• **SOURCE INFORMATION**:
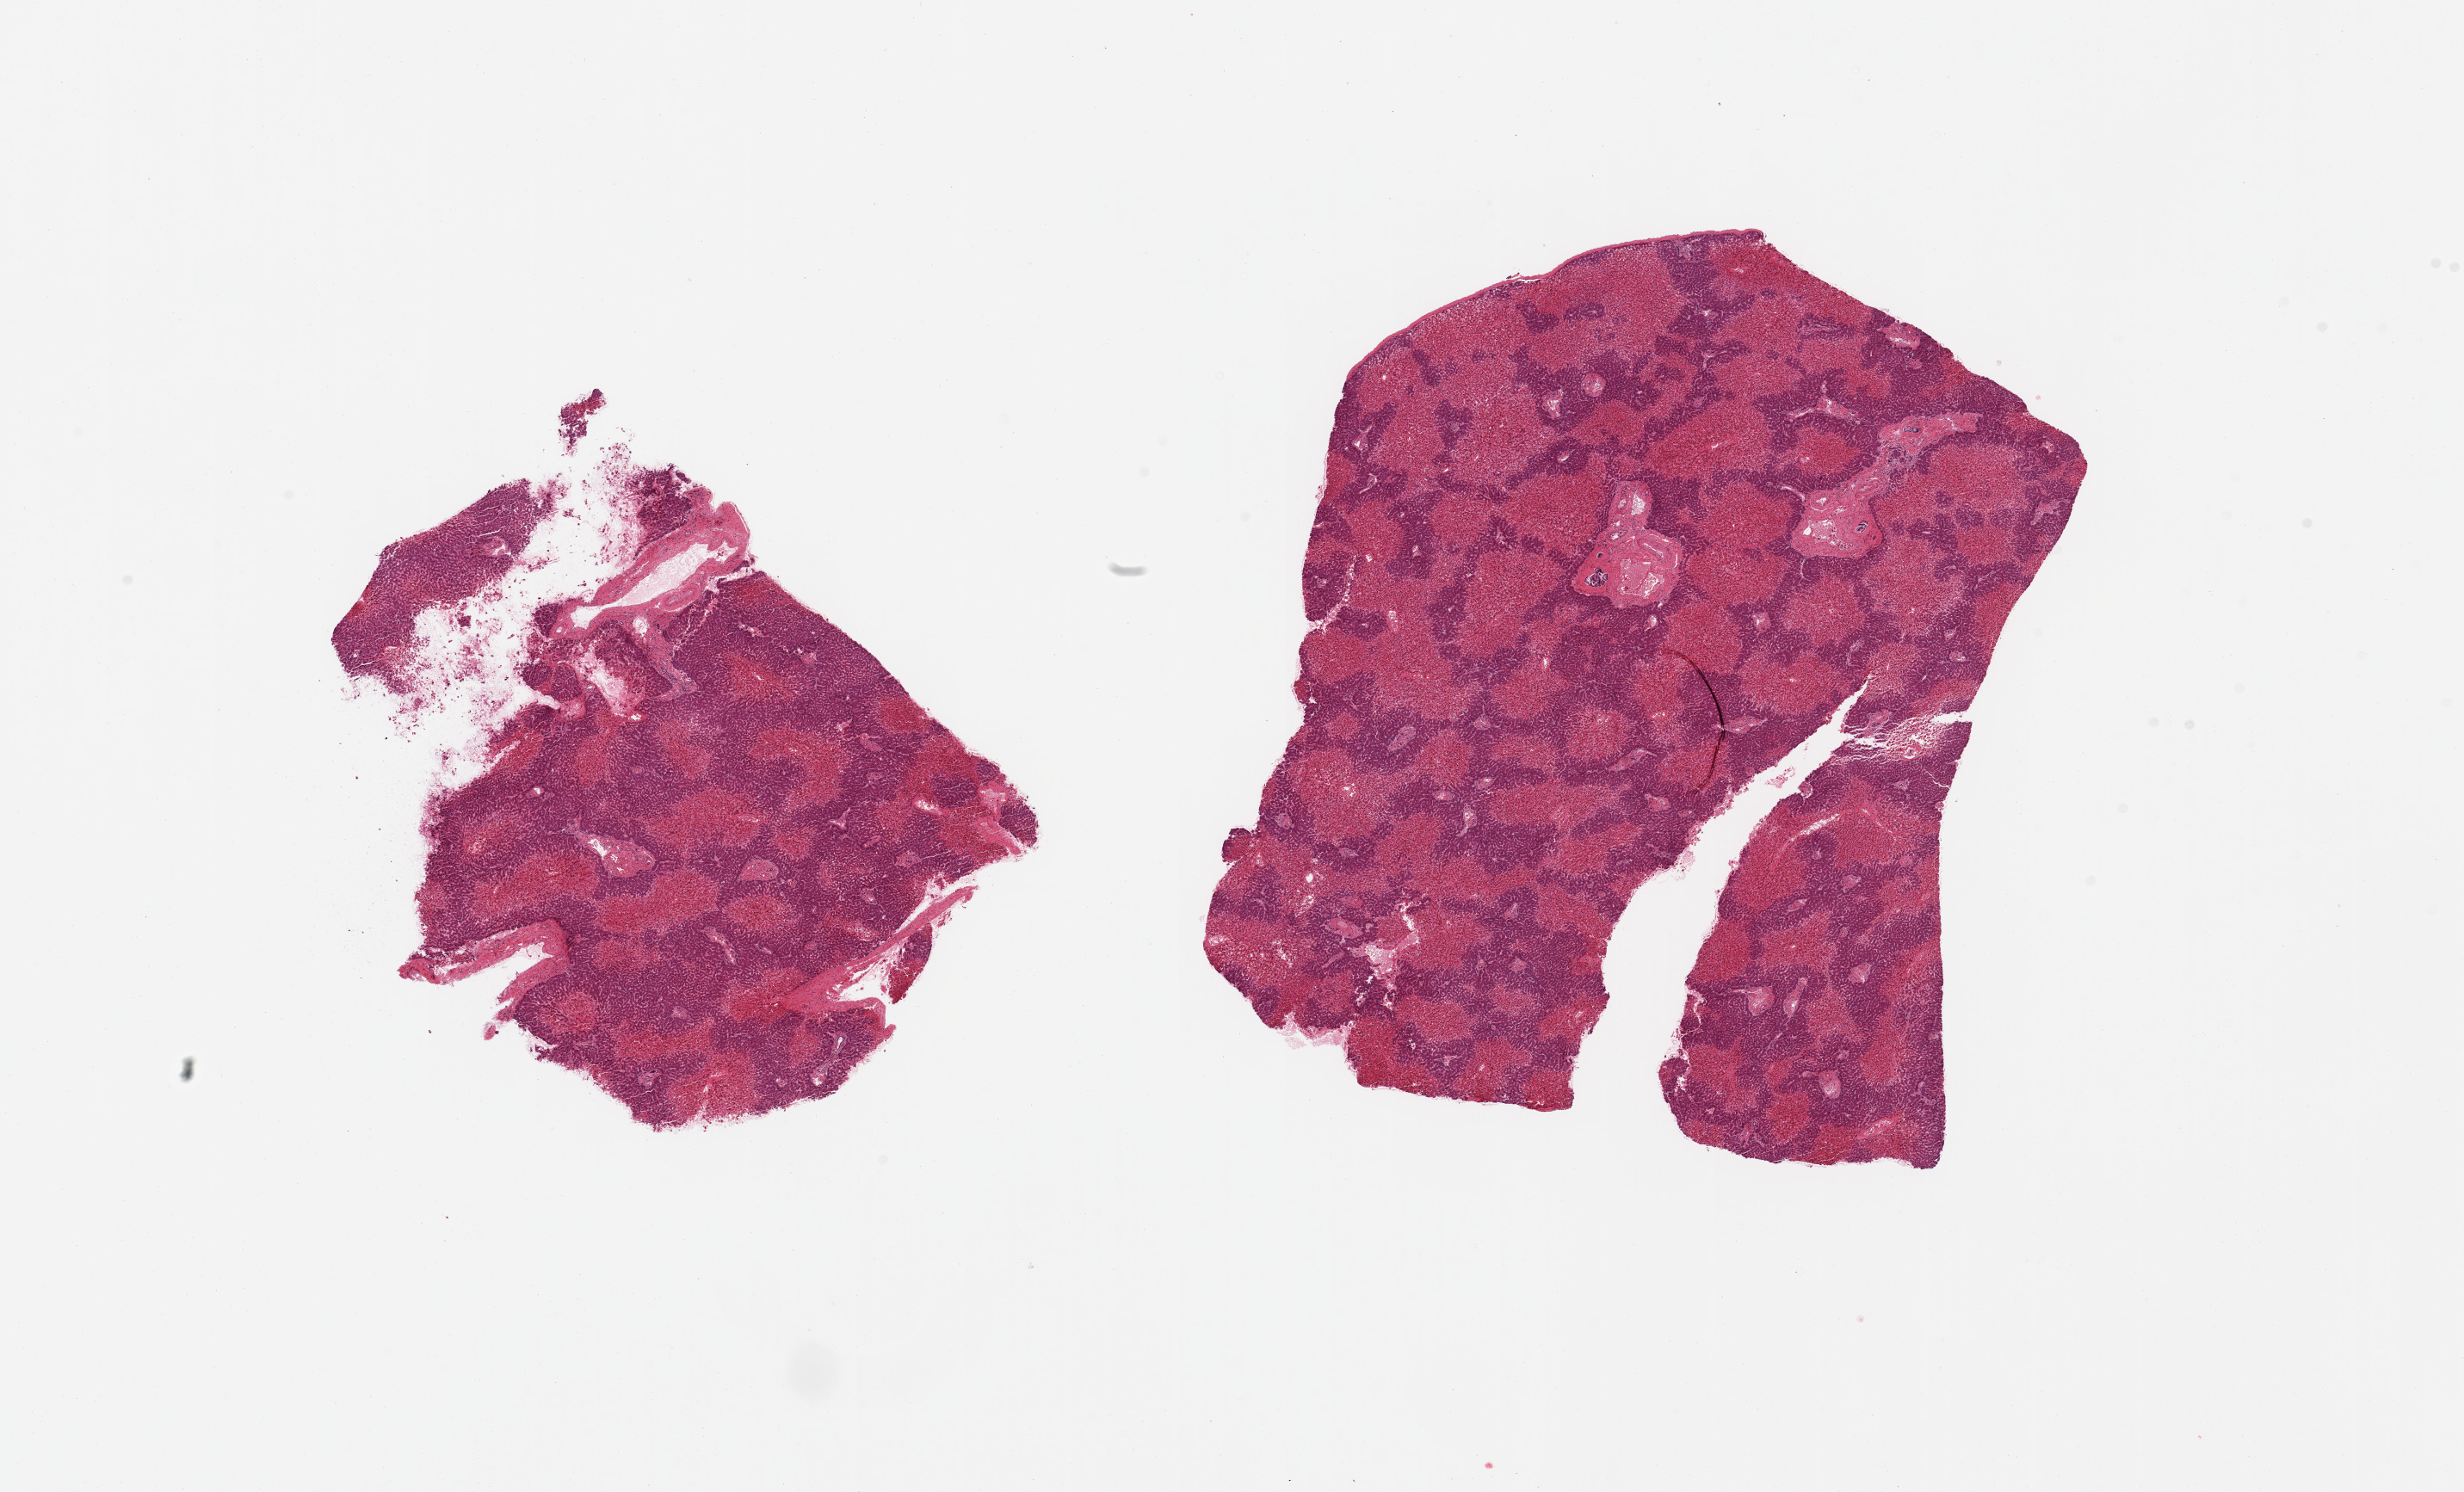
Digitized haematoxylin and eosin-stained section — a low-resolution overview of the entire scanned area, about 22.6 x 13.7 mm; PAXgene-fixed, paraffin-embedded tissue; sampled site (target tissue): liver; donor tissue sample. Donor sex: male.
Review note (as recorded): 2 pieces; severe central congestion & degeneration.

...

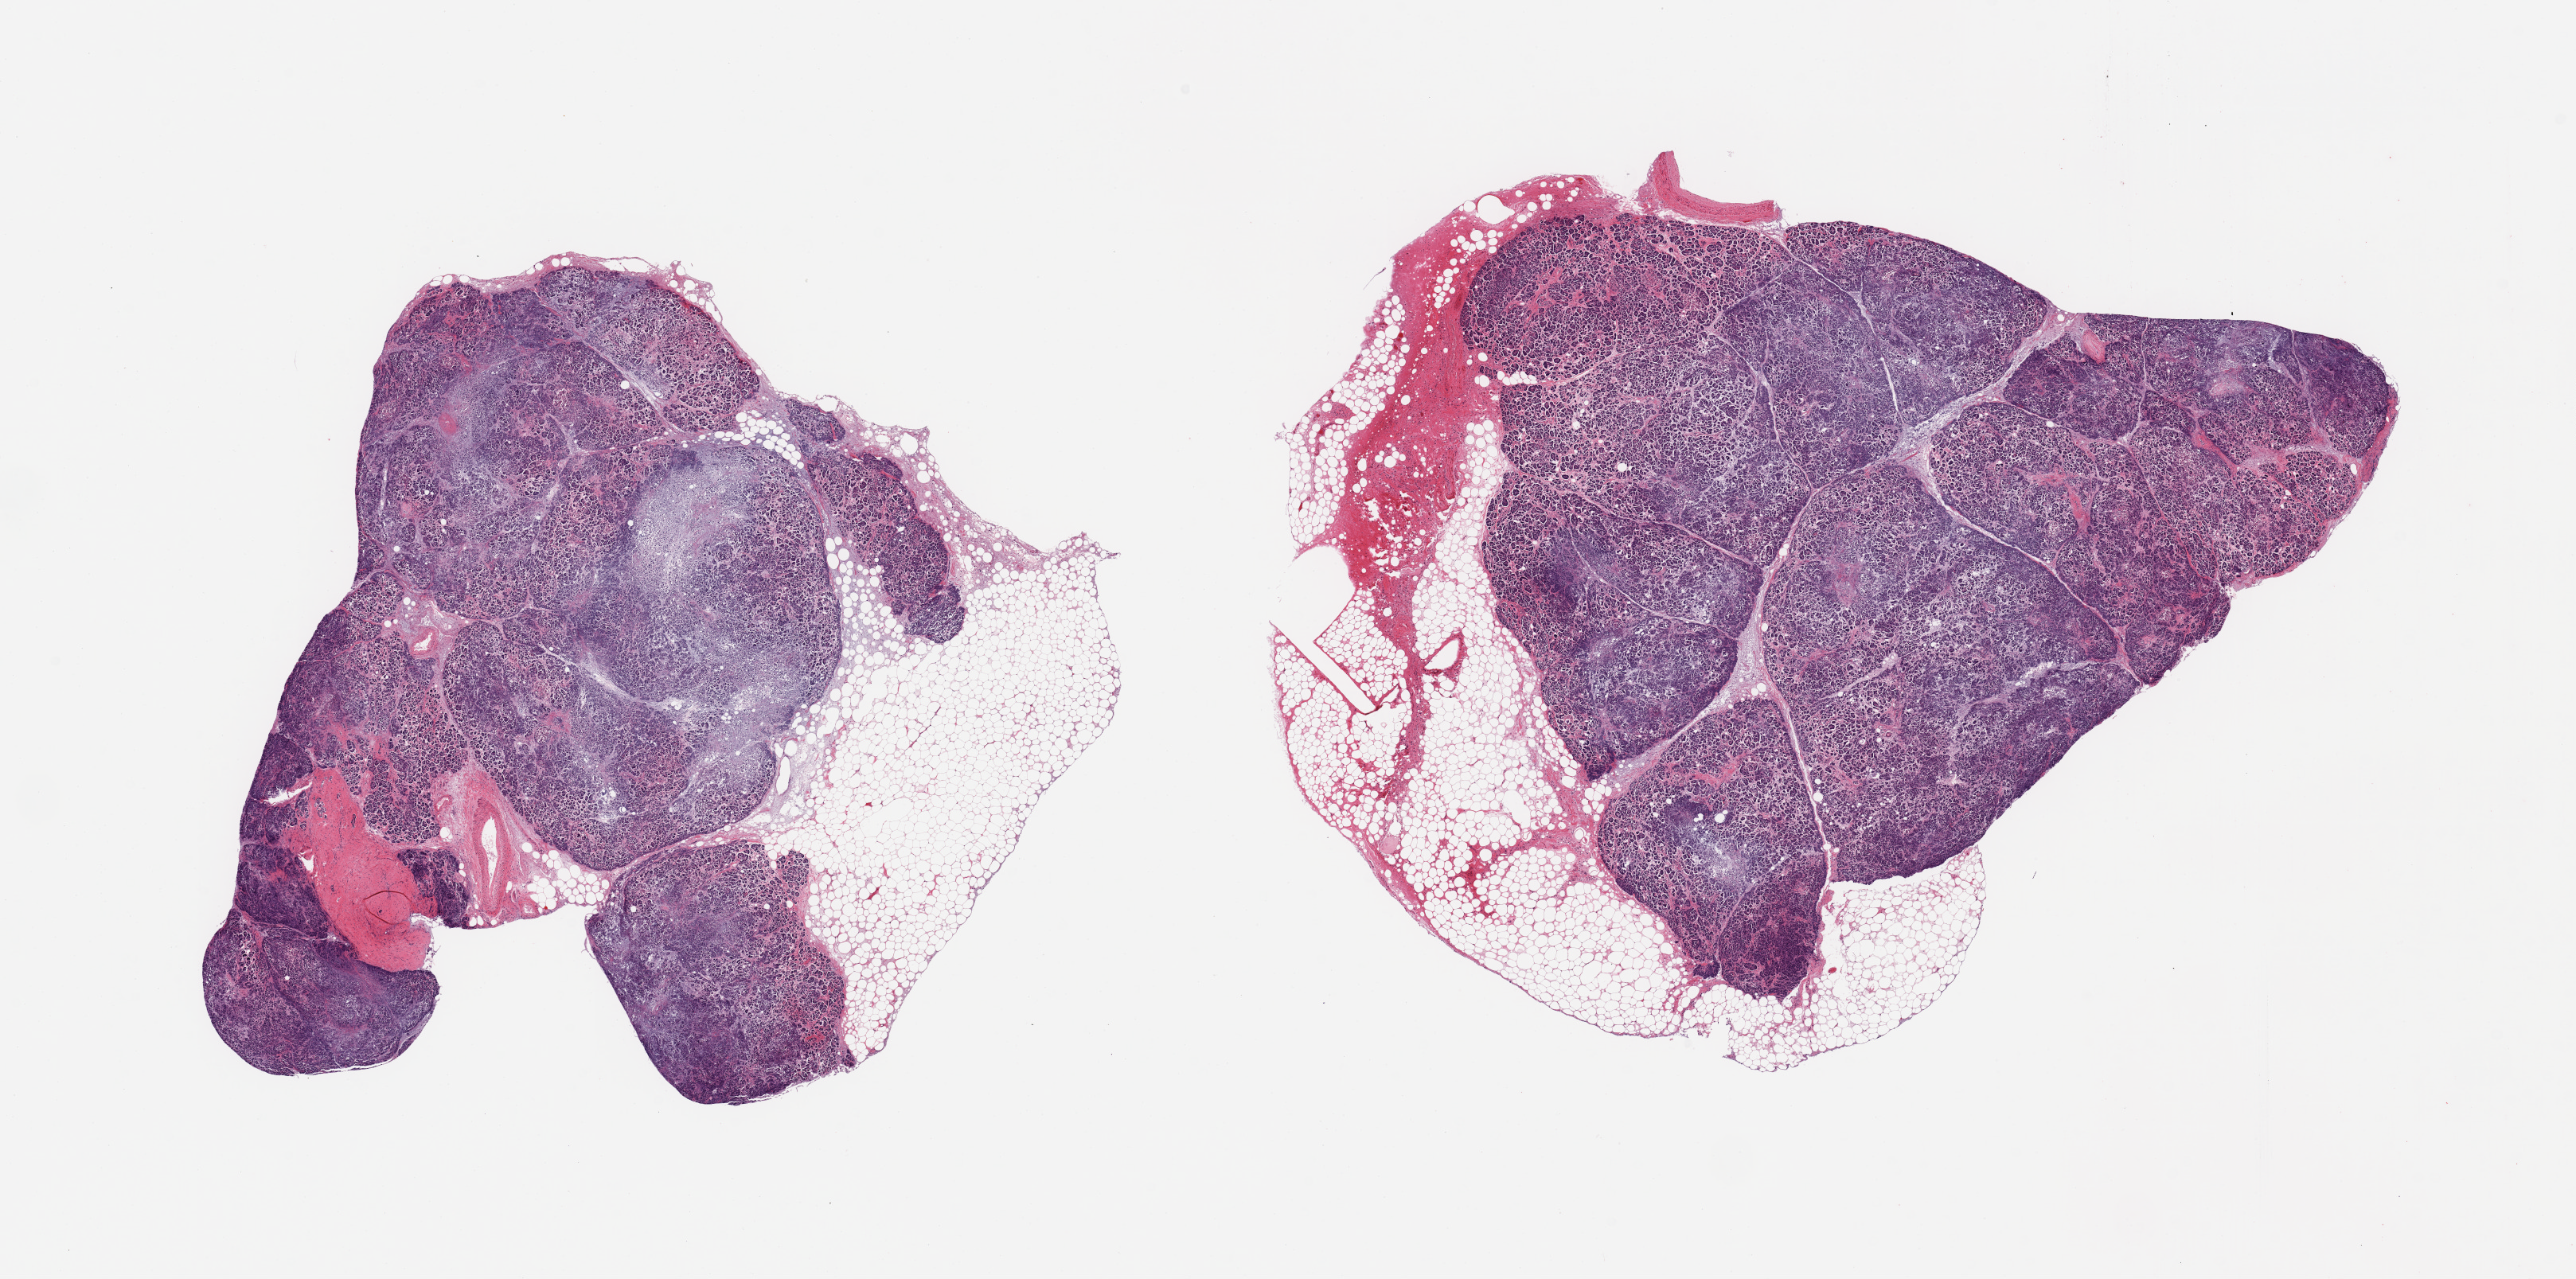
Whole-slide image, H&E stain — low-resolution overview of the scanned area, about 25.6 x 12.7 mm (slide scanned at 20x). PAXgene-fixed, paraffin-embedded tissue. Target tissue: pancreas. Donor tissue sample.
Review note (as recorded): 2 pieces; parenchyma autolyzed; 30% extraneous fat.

• **WHAT THE EXERCISE ASKS**:
From the data above, return every line from the line that has "Whole-slide image, H&E" up to and including the line that has "Review note (as recorded): 2 pieces; parenchyma", exactly.

• **YOUR SOLUTION**:
Whole-slide image, H&E stain — low-resolution overview of the scanned area, about 25.6 x 12.7 mm (slide scanned at 20x). PAXgene-fixed, paraffin-embedded tissue. Target tissue: pancreas. Donor tissue sample.
Review note (as recorded): 2 pieces; parenchyma autolyzed; 30% extraneous fat.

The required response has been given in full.